"Get yore head down to the water," Billie called into the ear of the girl.

They lay on the rocks in the shallow water and let the black smoke waves pour over them. Lee felt herself strangling and tried to rise, but a heavy hand on her shoulder held her face down. She sputtered and coughed, fighting desperately for breath. A silk handkerchief was slipped over her face and knotted behind. She felt sick and dizzy. The knowledge flashed across her mind that she could not stand this long. In its wake came another dreadful thought. Was she going to die?

The hand on her shoulder relaxed. Lee felt herself lifted to her feet. She caught at Billie's arm to steady herself, for she was still queer in the head. For a few moments she stood there coughing the smoke out of her lungs. His arm slipped around her shoulder.

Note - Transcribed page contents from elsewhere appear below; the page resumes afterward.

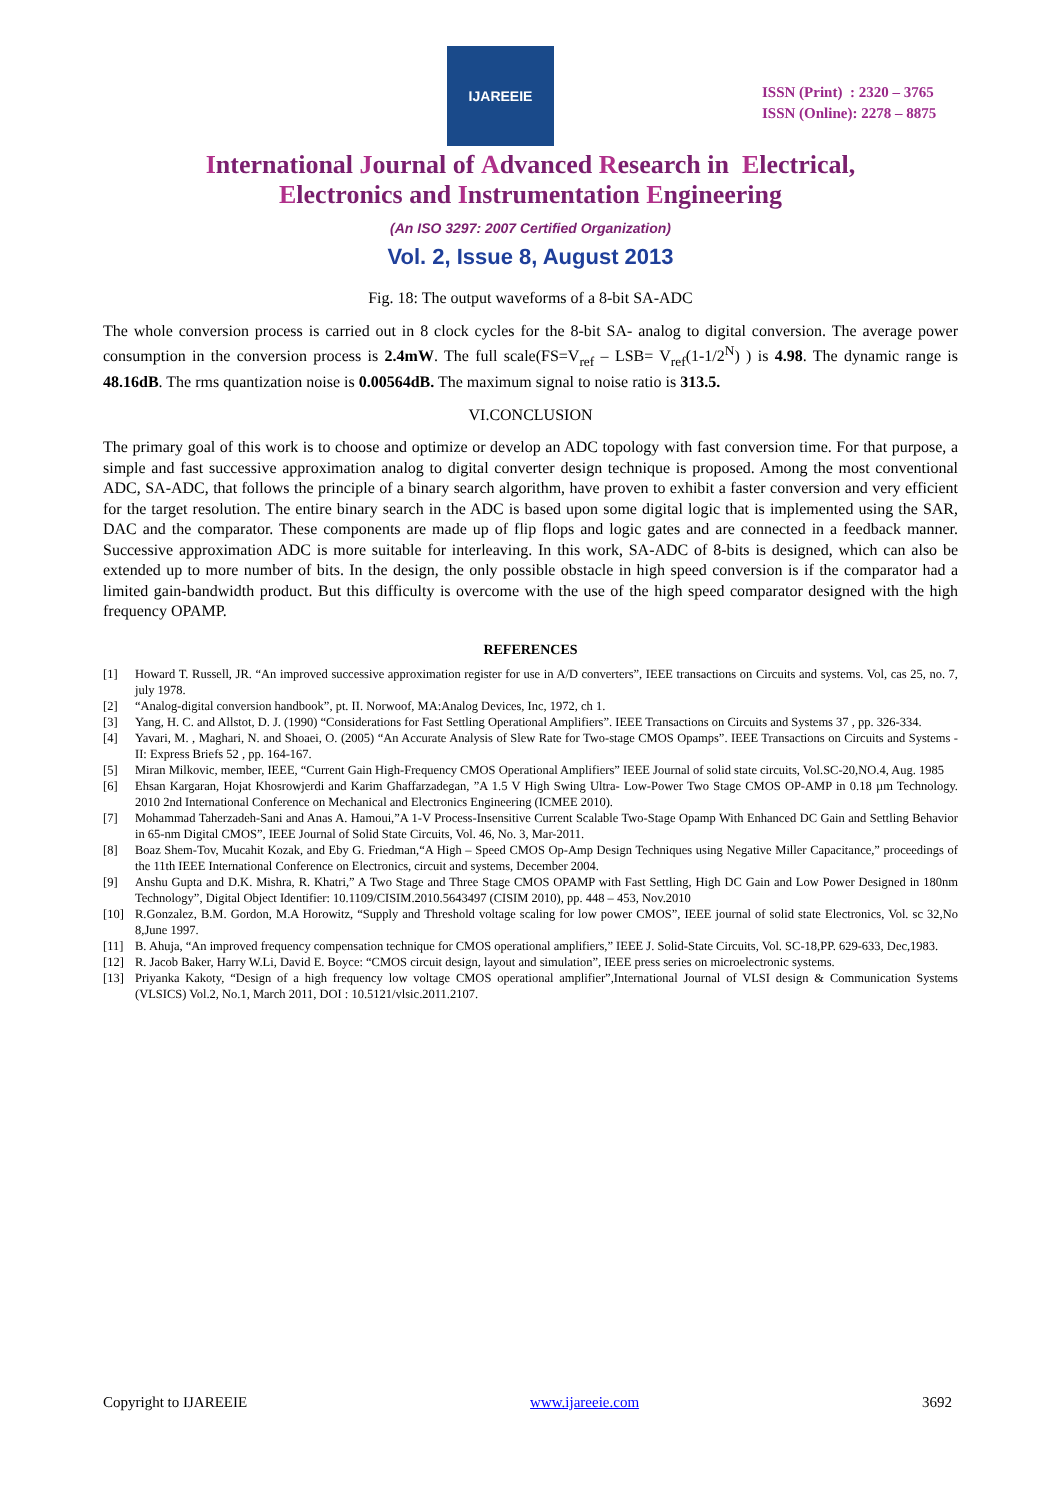IJAREEIE
ISSN (Print) : 2320 – 3765
ISSN (Online): 2278 – 8875
International Journal of Advanced Research in Electrical,
Electronics and Instrumentation Engineering
(An ISO 3297: 2007 Certified Organization)
Vol. 2, Issue 8, August 2013
Fig. 18: The output waveforms of a 8-bit SA-ADC
The whole conversion process is carried out in 8 clock cycles for the 8-bit SA- analog to digital conversion. The average power consumption in the conversion process is 2.4mW. The full scale(FS=V<sub>ref</sub> – LSB= V<sub>ref</sub>(1-1/2<sup>N</sup>) ) is 4.98. The dynamic range is 48.16dB. The rms quantization noise is 0.00564dB. The maximum signal to noise ratio is 313.5.
VI.CONCLUSION
The primary goal of this work is to choose and optimize or develop an ADC topology with fast conversion time. For that purpose, a simple and fast successive approximation analog to digital converter design technique is proposed. Among the most conventional ADC, SA-ADC, that follows the principle of a binary search algorithm, have proven to exhibit a faster conversion and very efficient for the target resolution. The entire binary search in the ADC is based upon some digital logic that is implemented using the SAR, DAC and the comparator. These components are made up of flip flops and logic gates and are connected in a feedback manner. Successive approximation ADC is more suitable for interleaving. In this work, SA-ADC of 8-bits is designed, which can also be extended up to more number of bits. In the design, the only possible obstacle in high speed conversion is if the comparator had a limited gain-bandwidth product. But this difficulty is overcome with the use of the high speed comparator designed with the high frequency OPAMP.
REFERENCES
[1] Howard T. Russell, JR. “An improved successive approximation register for use in A/D converters”, IEEE transactions on Circuits and systems. Vol, cas 25, no. 7, july 1978.
[2] “Analog-digital conversion handbook”, pt. II. Norwoof, MA:Analog Devices, Inc, 1972, ch 1.
[3] Yang, H. C. and Allstot, D. J. (1990) “Considerations for Fast Settling Operational Amplifiers”. IEEE Transactions on Circuits and Systems 37 , pp. 326-334.
[4] Yavari, M. , Maghari, N. and Shoaei, O. (2005) “An Accurate Analysis of Slew Rate for Two-stage CMOS Opamps”. IEEE Transactions on Circuits and Systems - II: Express Briefs 52 , pp. 164-167.
[5] Miran Milkovic, member, IEEE, “Current Gain High-Frequency CMOS Operational Amplifiers” IEEE Journal of solid state circuits, Vol.SC-20,NO.4, Aug. 1985
[6] Ehsan Kargaran, Hojat Khosrowjerdi and Karim Ghaffarzadegan, ”A 1.5 V High Swing Ultra- Low-Power Two Stage CMOS OP-AMP in 0.18 µm Technology. 2010 2nd International Conference on Mechanical and Electronics Engineering (ICMEE 2010).
[7] Mohammad Taherzadeh-Sani and Anas A. Hamoui,”A 1-V Process-Insensitive Current Scalable Two-Stage Opamp With Enhanced DC Gain and Settling Behavior in 65-nm Digital CMOS”, IEEE Journal of Solid State Circuits, Vol. 46, No. 3, Mar-2011.
[8] Boaz Shem-Tov, Mucahit Kozak, and Eby G. Friedman,“A High – Speed CMOS Op-Amp Design Techniques using Negative Miller Capacitance,” proceedings of the 11th IEEE International Conference on Electronics, circuit and systems, December 2004.
[9] Anshu Gupta and D.K. Mishra, R. Khatri,” A Two Stage and Three Stage CMOS OPAMP with Fast Settling, High DC Gain and Low Power Designed in 180nm Technology”, Digital Object Identifier: 10.1109/CISIM.2010.5643497 (CISIM 2010), pp. 448 – 453, Nov.2010
[10] R.Gonzalez, B.M. Gordon, M.A Horowitz, “Supply and Threshold voltage scaling for low power CMOS”, IEEE journal of solid state Electronics, Vol. sc 32,No 8,June 1997.
[11] B. Ahuja, “An improved frequency compensation technique for CMOS operational amplifiers,” IEEE J. Solid-State Circuits, Vol. SC-18,PP. 629-633, Dec,1983.
[12] R. Jacob Baker, Harry W.Li, David E. Boyce: “CMOS circuit design, layout and simulation”, IEEE press series on microelectronic systems.
[13] Priyanka Kakoty, “Design of a high frequency low voltage CMOS operational amplifier”,International Journal of VLSI design & Communication Systems (VLSICS) Vol.2, No.1, March 2011, DOI : 10.5121/vlsic.2011.2107.
Copyright to IJAREEIE www.ijareeie.com 3692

"Take yore time," he advised.

A second shift of the breeze had swept the smoke away. This had saved their lives, but it had also given Snaith's men another chance at them A bullet whistled past the head of Clanton, who was for the time a few yards from his friends. Instantly he whipped the rifle up and fired.

"No luck" he grumbled. "My eyes are sore from the smoke. I can't half see."

Lee was not yet quite herself. The experience through which she had just passed had shaken her nerves.

"Let's get out of here quick!" she cried.

"Take yore time. There's no hurry," Prince iterated. "They won't shoot again, now Jim's close to us."

The younger man grinned, as he had a habit of doing when the cards fell against him. "Where'd we go? Look, they've headed us off. We can't travel forward. We can't go back. I expect we'll have to file on the quarter-section where we are," he drawled.